Former Premier Silvio Berlusconi is back on trial in another high-profile corruption case, but the notoriously slow pace of Italy's justice system may sweep away the charges without a verdict.
Unless a decision is reached by next February — considered highly unlikely — and the two appeals allowed under Italian law are completed by the same date, the case will be wiped off the books by the statute of limitations.
Lawyers and prosecutors agree it is increasingly hard to put defendants in prison in Italy.
The long and inefficient trial process, changes in the statute of limitations enacted under Berlusconi, and an amnesty for minor crimes all raise the prospect that thousands of criminals will serve no prison time.
"In Italy, unlike the United States, prosecutors don't have discretion and are obligated to pursue all possible crimes, even the most minor," said Armando Spataro, who prosecutes key terrorism cases in Milan.
Manrico Colazza, a defense attorney, agrees, adding that in Rome some magistrates "brag about how many cases they have handled" even though most are minor offenses.
Legislation approved while Berlusconi was premier shortened the statute of limitations for prosecuting white collar crimes from 15 to 7 1/2 years — a change many said was adopted to shield the billionaire media magnate and his associates. Premier Romano Prodi's government has promised to reconsider the measure.
The current case against Berlusconi alleges he ordered payment of at least $600,000 to his co-defendant, David Mills, in exchange for the British lawyer's false testimony in two earlier trials against Berlusconi.
Berlusconi and Mills deny the allegations; Berlusconi's lawyer calls the case a "waste of time."
The "clock" started on the statute of limitations at the time of the alleged payment a decade ago.
The two men are also co-defendants in another corruption case in which the statute of limitations kicks in as early as October.
"I am confident the trials will end with an acquittal," said Berlusconi's lawyer, Nicolo Ghedini, while acknowledging the many cases will likely lapse.
Legal experts say the trial process can last as long as eight years in Italy, and defendants with deep pockets can afford to appeal to the nation's highest court.
'Historic lack of attention'
"In Italy, there is a historic lack of attention to make the judicial system work well," said Carlo Guarnieri, a political science professor at Bologna University. "Moreover, technical legal procedures for both civil and penal cases are extremely complex."

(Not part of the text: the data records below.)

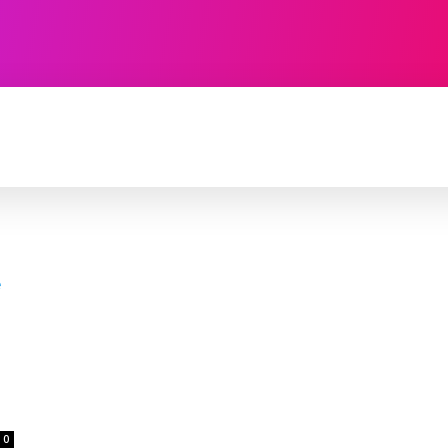
TECHNOLOGY
SOFTWARE
CONTACT U
0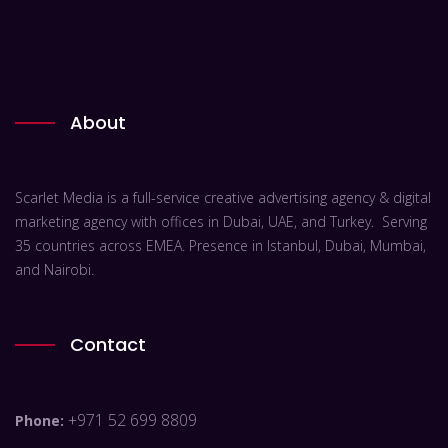
About
Scarlet Media is a full-service creative advertising agency & digital
marketing agency with offices in Dubai, UAE, and Turkey. Serving
35 countries across EMEA. Presence in Istanbul, Dubai, Mumbai,
and Nairobi.
Contact
+971 52 699 8809
Phone: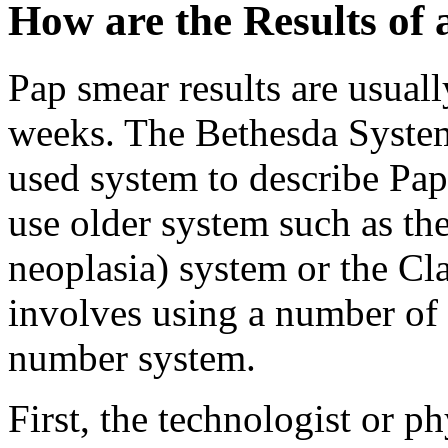
How are the Results of
Pap smear results are usuall
weeks. The Bethesda Syste
used system to describe Pap
use older system such as the
neoplasia) system or the Cl
involves using a number of 
number system.
First, the technologist or p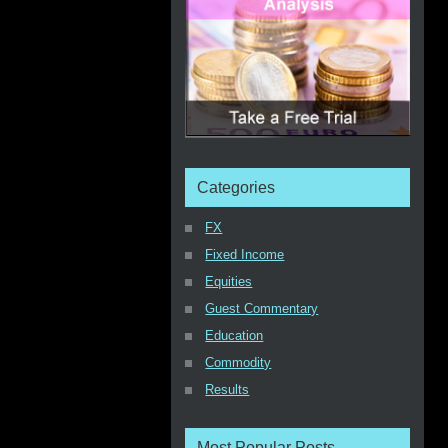
Categories
FX
Fixed Income
Equities
Guest Commentary
Education
Commodity
Results
Most Popular Posts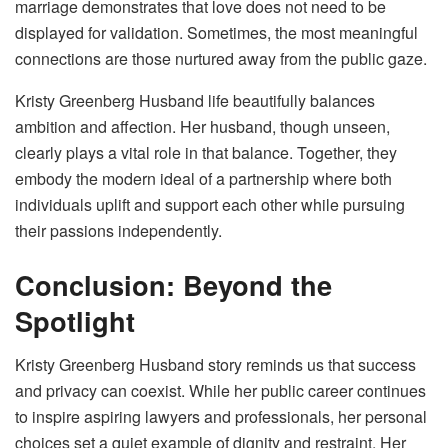
marriage demonstrates that love does not need to be
displayed for validation. Sometimes, the most meaningful
connections are those nurtured away from the public gaze.
Kristy Greenberg Husband life beautifully balances
ambition and affection. Her husband, though unseen,
clearly plays a vital role in that balance. Together, they
embody the modern ideal of a partnership where both
individuals uplift and support each other while pursuing
their passions independently.
Conclusion: Beyond the
Spotlight
Kristy Greenberg Husband story reminds us that success
and privacy can coexist. While her public career continues
to inspire aspiring lawyers and professionals, her personal
choices set a quiet example of dignity and restraint. Her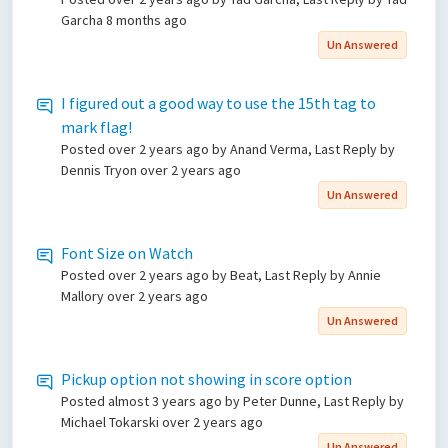
Garcha
8 months ago
Un Answered
I figured out a good way to use the 15th tag to
mark flag!
Posted
over 2 years ago
by Anand Verma, Last Reply by
Dennis Tryon
over 2 years ago
Un Answered
Font Size on Watch
Posted
over 2 years ago
by Beat, Last Reply by Annie
Mallory
over 2 years ago
Un Answered
Pickup option not showing in score option
Posted
almost 3 years ago
by Peter Dunne, Last Reply by
Michael Tokarski
over 2 years ago
Un Answered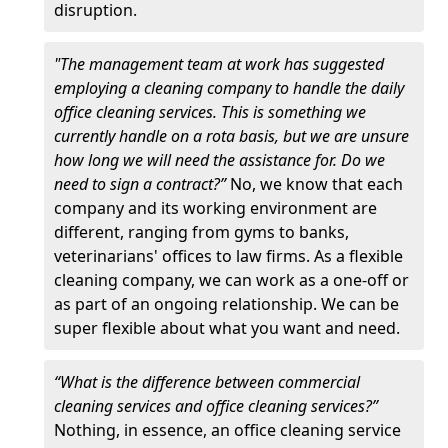
disruption.
"The management team at work has suggested
employing a cleaning company to handle the daily
office cleaning services. This is something we
currently handle on a rota basis, but we are unsure
how long we will need the assistance for. Do we
need to sign a contract?”
No, we know that each
company and its working environment are
different, ranging from gyms to banks,
veterinarians' offices to law firms. As a flexible
cleaning company, we can work as a one-off or
as part of an ongoing relationship. We can be
super flexible about what you want and need.
“What is the difference between commercial
cleaning services and office cleaning services?”
Nothing, in essence, an office cleaning service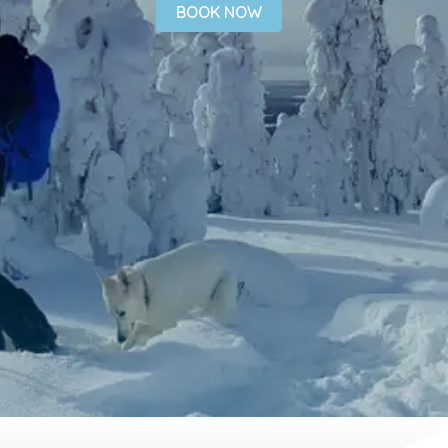
BOOK NOW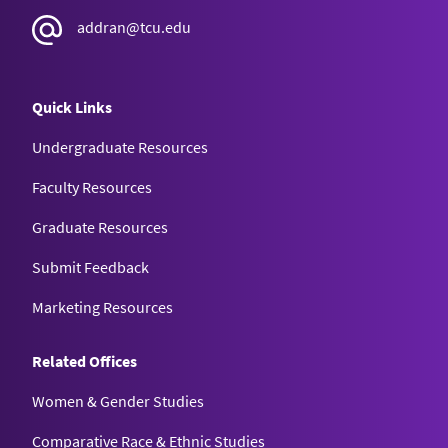
addran@tcu.edu
Quick Links
Undergraduate Resources
Faculty Resources
Graduate Resources
Submit Feedback
Marketing Resources
Related Offices
Women & Gender Studies
Comparative Race & Ethnic Studies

As if the system were not already slow enough — trials are not held continuously and sessions are sometimes limited to one a month because of the crowded court calendar — a partial amnesty last year also could cause problems.
Because the amnesty, which was intended to ease prison overcrowding, was not accompanied by a pardon, the Superior Council of Magistrates warned that 80 percent of pending cases must go ahead but will not result in jail time.
The judges have pleaded for some sort of priority system for important cases.
Berlusconi has faced years of legal challenges by prosecutors he claims are leftists with political agendas. His latest trial, which began a week ago, comes when he is trying to present his conservative forces as an alternative to Prodi's shaky coalition government.